The bacteria that already occupied the wounded sheet generally produce biofilms acting as barrier to allow them to grow, multiply, and protect from immune cells or become resistant to the antibiotics. The biofilm architecture comprises a fraction of bacteria implanted in the extracellular polysaccharide matrix or extracellular polymeric substances (EPS). Additionally, this biofilm is toxic to the other skin cells, explaining the delay in wound healing [37][38][39]. The EPS is water-based, containing a matrix with some protein substances that help channel nutrients, movement, and communication between the bacterial communities in a biofilm. In brief, EPS is the main component of most bacterial biofilms that support colonization or recolonization, by adhering to the wounded surface area [40][41].

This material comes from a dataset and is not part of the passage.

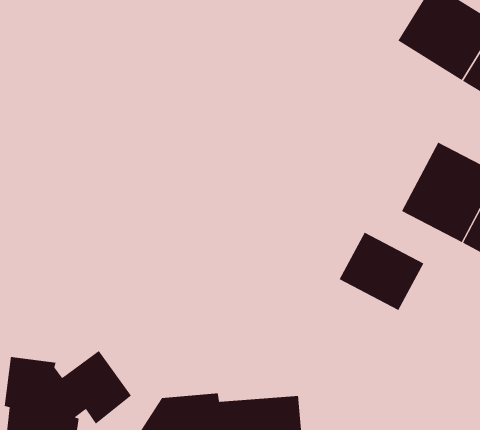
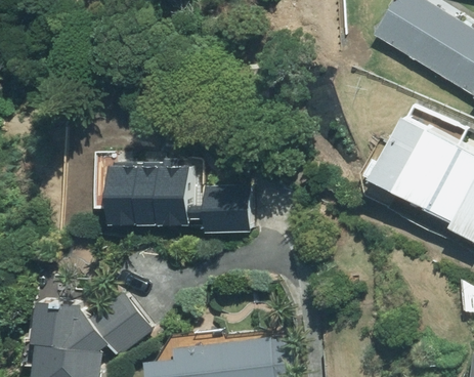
building: none -> [89,165,249,232]
building: [339,232,424,311] -> none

Bacterial biofilm formation is one of the indicators for its presence in a chronic wound with more than 50% are detectable through microscopic observation compared to only 6% in an acute wound. The bacteria species and the relative number varied from one wound to another [42][43]. Some anaerobic bacteria can survive and multiply deeper in a biofilm even though the oxygen level is depleted. Therefore, it is vital to investigate the type of bacterial strains and their relationship within the wound since it is insufficient to kill the biofilm cells by looking into the bacterial colonies alone [43].

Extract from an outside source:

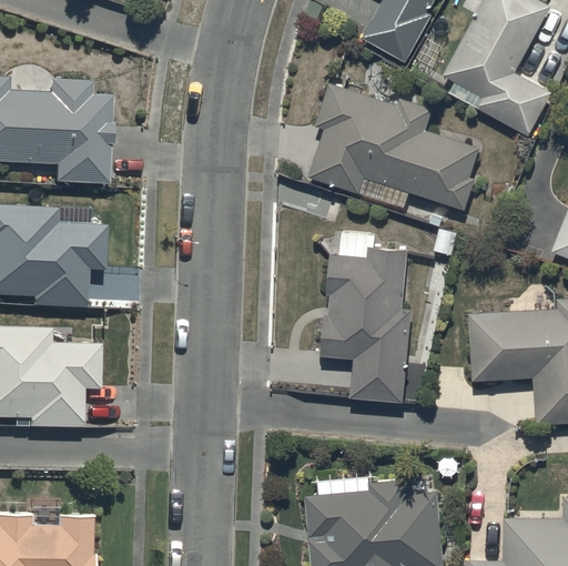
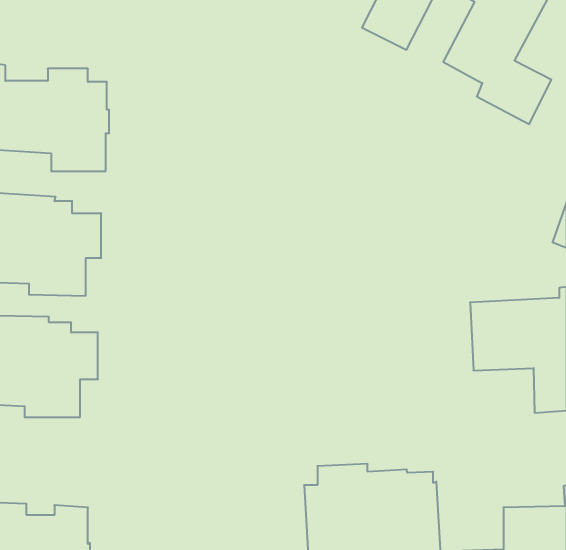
building: [307,83,479,210] -> none
building: [322,232,410,401] -> none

Neutrophils utilize neutrophil extracellular traps (NETs) to kill infectious microbes or biofilms by releasing chromatins and granular protein contents. It is also known as NETosis.[44]. In addition, S. aureus is able to induce extracellular trap formation by releasing leucocidin from the biofilm to escape the antimicrobial activity of NETs. This encourages the multiplication of bacterial colonies to disperse to a new place for new biofilm formation; thus, helps the bacteria to sustain and survive in chronic wound for a longer time [45]. Figure 2 of this review provides an overview of favourable conditions for pathogens' survival and factors that cause cell death in chronic wound.
Figure 2. The figures above show microbes in acute and chronic wounds. (A) In acute wounds, fibrin fragments and keratin residues are favorable conditions for pathogens invasion into the skin. Hence, bacteria aggregate to prevent immune cells from destroying the bacterial community; (B) In chronic wounds, the biofilm formation secretes inflammatory cytokines, free radicals, and nitric oxide, which are toxic to cells and cell apoptosis.
Antibiotic treatments can be administered to the patients either by parenteral, oral, or topical [46]. Since some antibiotics can reduce a type of pathogen while increasing the growth of others, an empirical antibiotic choice should be carefully selected based on the clinical examinations, the severity of the infection, antimicrobial sensitivity pattern, and the aetiological agent. A broad spectrum of parenteral antibiotics is administered for severe infections, while narrow-spectrum oral antibiotics are administered for mild infections [47].
Besides drugs, there are different types of wound dressings applied for wound treatments such as passive dressings, interactive dressings, advanced dressings, bioactive dressings, and antimicrobial dressings. The goal of a good dressing is to retain moisture for wound closure, prevent infections, reduce pain or irritation, and scar formation [48].